Obscurity may be the necessary condition of the artist’s commitment to their inner directive and convictions. I’ve a great admiration for those who work and remain on the margins. Maintaining one’s practice in the absence of an audience requires enormous self-belief and self-determination.
By early afternoon, I’d concluded the composition. My father closed his telephone calls to me in his customary manner, saying: ‘Well I can’t think of any more’. This is the final statement heard in ‘John!’ and, chimed with my own feelings about the piece. In the evening, I read again sections from Ann R. Winsper’s, ‘Interpreting Electronic Voice Phenomena: The role of auditory perception, paranormal belief and individual differences’ (PhD, University of Central Lancashire, 2020). In the realms of pseudo-science, delusionalism, misperception, and misattribution, one must not only consult enthusiastic populist publications but also disinterested academic theorising.
May 5 (Friday). 8.00 am: I’ll let ‘John!’ settle for a few weeks before reviewing the composition. Today (which would be punctuated by appointments), I re-engaged with the Nothing is Without Sound project. It had been on the periphery of my attention for too long. Next week, ‘Creed’ [working title] would occupy the centre of vision. 10.00 am: Mop mow.

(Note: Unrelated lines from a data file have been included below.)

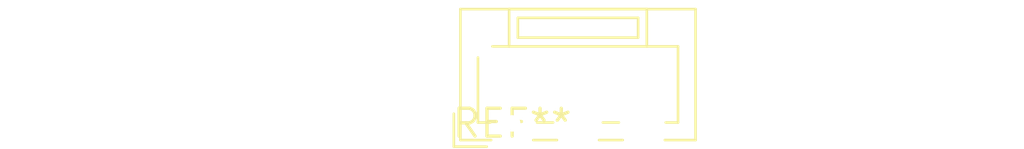
<source format=kicad_pcb>
(kicad_pcb (version 20240108) (generator pcbnew)

  (general
    (thickness 1.6)
  )

  (paper "A4")
  (layers
    (0 "F.Cu" signal)
    (31 "B.Cu" signal)
    (32 "B.Adhes" user "B.Adhesive")
    (33 "F.Adhes" user "F.Adhesive")
    (34 "B.Paste" user)
    (35 "F.Paste" user)
    (36 "B.SilkS" user "B.Silkscreen")
    (37 "F.SilkS" user "F.Silkscreen")
    (38 "B.Mask" user)
    (39 "F.Mask" user)
    (40 "Dwgs.User" user "User.Drawings")
    (41 "Cmts.User" user "User.Comments")
    (42 "Eco1.User" user "User.Eco1")
    (43 "Eco2.User" user "User.Eco2")
    (44 "Edge.Cuts" user)
    (45 "Margin" user)
    (46 "B.CrtYd" user "B.Courtyard")
    (47 "F.CrtYd" user "F.Courtyard")
    (48 "B.Fab" user)
    (49 "F.Fab" user)
    (50 "User.1" user)
    (51 "User.2" user)
    (52 "User.3" user)
    (53 "User.4" user)
    (54 "User.5" user)
    (55 "User.6" user)
    (56 "User.7" user)
    (57 "User.8" user)
    (58 "User.9" user)
  )

  (setup
    (pad_to_mask_clearance 0)
    (pcbplotparams
      (layerselection 0x00010fc_ffffffff)
      (plot_on_all_layers_selection 0x0000000_00000000)
      (disableapertmacros false)
      (usegerberextensions false)
      (usegerberattributes false)
      (usegerberadvancedattributes false)
      (creategerberjobfile false)
      (dashed_line_dash_ratio 12.000000)
      (dashed_line_gap_ratio 3.000000)
      (svgprecision 4)
      (plotframeref false)
      (viasonmask false)
      (mode 1)
      (useauxorigin false)
      (hpglpennumber 1)
      (hpglpenspeed 20)
      (hpglpendiameter 15.000000)
      (dxfpolygonmode false)
      (dxfimperialunits false)
      (dxfusepcbnewfont false)
      (psnegative false)
      (psa4output false)
      (plotreference false)
      (plotvalue false)
      (plotinvisibletext false)
      (sketchpadsonfab false)
      (subtractmaskfromsilk false)
      (outputformat 1)
      (mirror false)
      (drillshape 1)
      (scaleselection 1)
      (outputdirectory "")
    )
  )

  (net 0 "")

  (footprint "JST_ZE_B05B-ZESK-1D_1x05_P1.50mm_Vertical" (layer "F.Cu") (at 0 0))

)

</source>
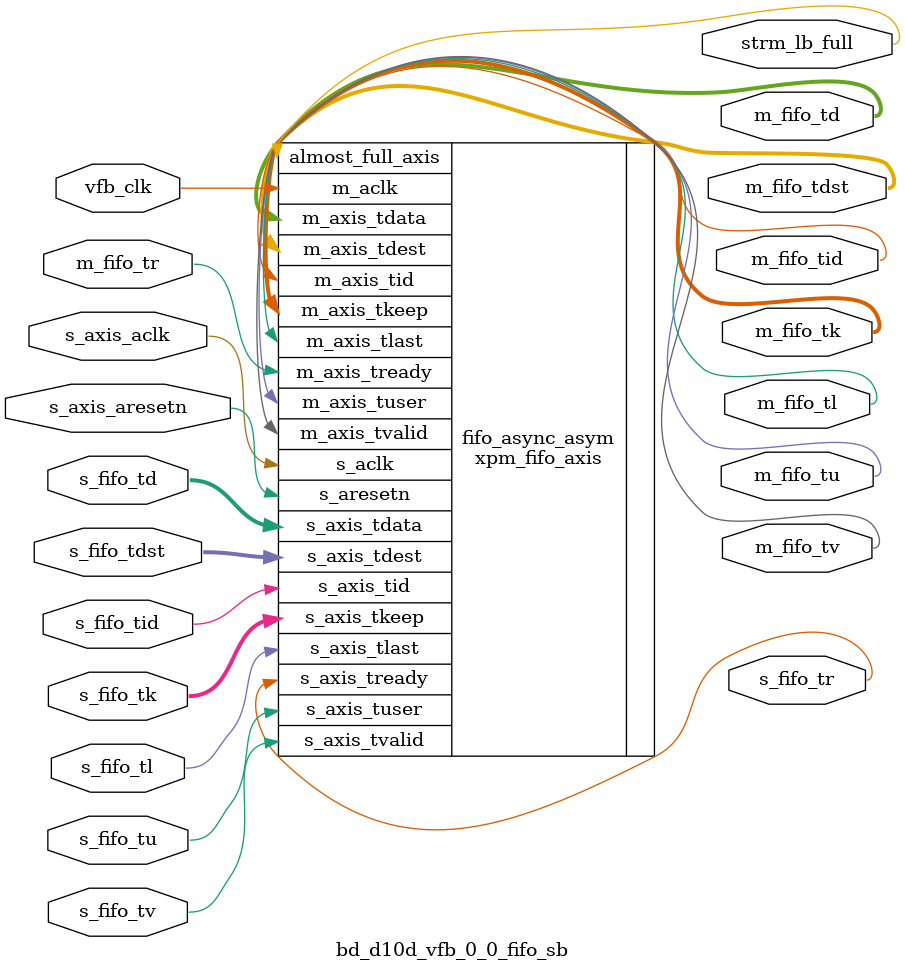
<source format=v>
`timescale 1ps/1ps
module bd_d10d_vfb_0_0_fifo_sb (
  input            s_axis_aclk    ,

  input         s_axis_aresetn ,
  input            vfb_clk        ,
  output    s_fifo_tr      ,
  input     s_fifo_tv      ,
  input      [64-1:0]  s_fifo_td      ,
  input      s_fifo_tid    ,   
  input      [1-1:0]  s_fifo_tu      ,
  input [9:0]      s_fifo_tdst      ,
  input      [8-1:0] s_fifo_tk      ,
  input      s_fifo_tl      ,
  input     m_fifo_tr      ,
  output     m_fifo_tv      ,
  output   [64-1:0]   m_fifo_td      ,
  output      m_fifo_tid    ,   
  output [9:0]    m_fifo_tdst    ,   
  output   [1-1:0]  m_fifo_tu      ,
  output    [8-1:0] m_fifo_tk      ,
  output      m_fifo_tl     , 
  output  strm_lb_full   
);

xpm_fifo_axis#(
      .CLOCKING_MODE("independent_clock"), // String
      .ECC_MODE("no_ecc"),            // String
      .FIFO_DEPTH(2048),              // DECIMAL
      .FIFO_MEMORY_TYPE("block"),      // String
      .PACKET_FIFO("false"),          // String
      .PROG_EMPTY_THRESH(10),         // DECIMAL
      .PROG_FULL_THRESH(2043),          // DECIMAL
      .RD_DATA_COUNT_WIDTH(1),        // DECIMAL
      .RELATED_CLOCKS(0),             // DECIMAL
      .SIM_ASSERT_CHK(0),             // DECIMAL; 0=disable simulation messages, 1=enable simulation messages
      .TDATA_WIDTH(64),               // DECIMAL
      .TDEST_WIDTH(10),                // DECIMAL
      .TID_WIDTH(1),                  // DECIMAL
      .TUSER_WIDTH(1),                // DECIMAL
      .USE_ADV_FEATURES("1008"),      // String
      .WR_DATA_COUNT_WIDTH(1)         // DECIMAL
 ) fifo_async_asym(
  .s_aclk            (s_axis_aclk    ),
  .s_aresetn         (s_axis_aresetn ),
  .m_aclk            (vfb_clk        ),
  .s_axis_tready     (s_fifo_tr      ),
  .s_axis_tvalid     (s_fifo_tv      ),
  .s_axis_tdata      (s_fifo_td      ),
  .s_axis_tid      ( s_fifo_tid      ),
  .s_axis_tuser      (s_fifo_tu      ),
  .s_axis_tdest      (s_fifo_tdst      ),
  .s_axis_tkeep      (s_fifo_tk      ),
  .s_axis_tlast      (s_fifo_tl      ),
  .m_axis_tready     (m_fifo_tr      ),
  .m_axis_tvalid     (m_fifo_tv      ),
  .m_axis_tdata      (m_fifo_td      ),
  .m_axis_tid        (m_fifo_tid      ),
  .m_axis_tdest      (m_fifo_tdst     ),
  .m_axis_tuser      (m_fifo_tu      ),
  .m_axis_tkeep      (m_fifo_tk      ),
  .m_axis_tlast      (m_fifo_tl      ),
  .almost_full_axis  (strm_lb_full   )
);
endmodule

</source>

11.00 am: The question is: What kind of book am I writing? It has to be the book that I want to write. (That’s my ground zero.) The book should cover as many bases as possible within the field of the enquiry. I’ve no shortage of material and ideas. But can they be marshalled coherently? This book must draw closer to my practice than any previous ones that I’ve written. At some point, I’ll start writing in earnest, and trust that the whole will find its own shape and identity. Presently, I’m travelling across unchartered territory with neither a map nor sense of due-north.
2.15 pm: A weary-wary walk to the dentists to confront the inevitable. My recently collapsed tooth — which had showed signs of infection in prior x-rays — had to be removed. It took a good 20 minutes to loosen it. At the base was a sizeable but intact abscess. The removal of which may relieve some of the discomfort that I’ve experienced just above the ex-tooth in the Eustachian tube leading to my left ear drum.Which, in turn, would validate my theory (shared with both my dentists and Ear, Nose, and Throat clinician) that my symptoms were the effect of a compound cause. We’ll see.
When I was young, the dentist handed child patients a sugary lollipop when they left the surgery. I guess that’s how they got them to return, again and again and again. Looking through family photographs taken in the 1920s and 1930s, I was struck by how many of those men who’d smiled at the camera had blackened and missing teeth. Eating too many sweet things, while not observing oral hygiene, blighted the mouths of the working class. By the time they were in their 40s, many men — my father, grandfathers, and uncles included — had a full set of dentures.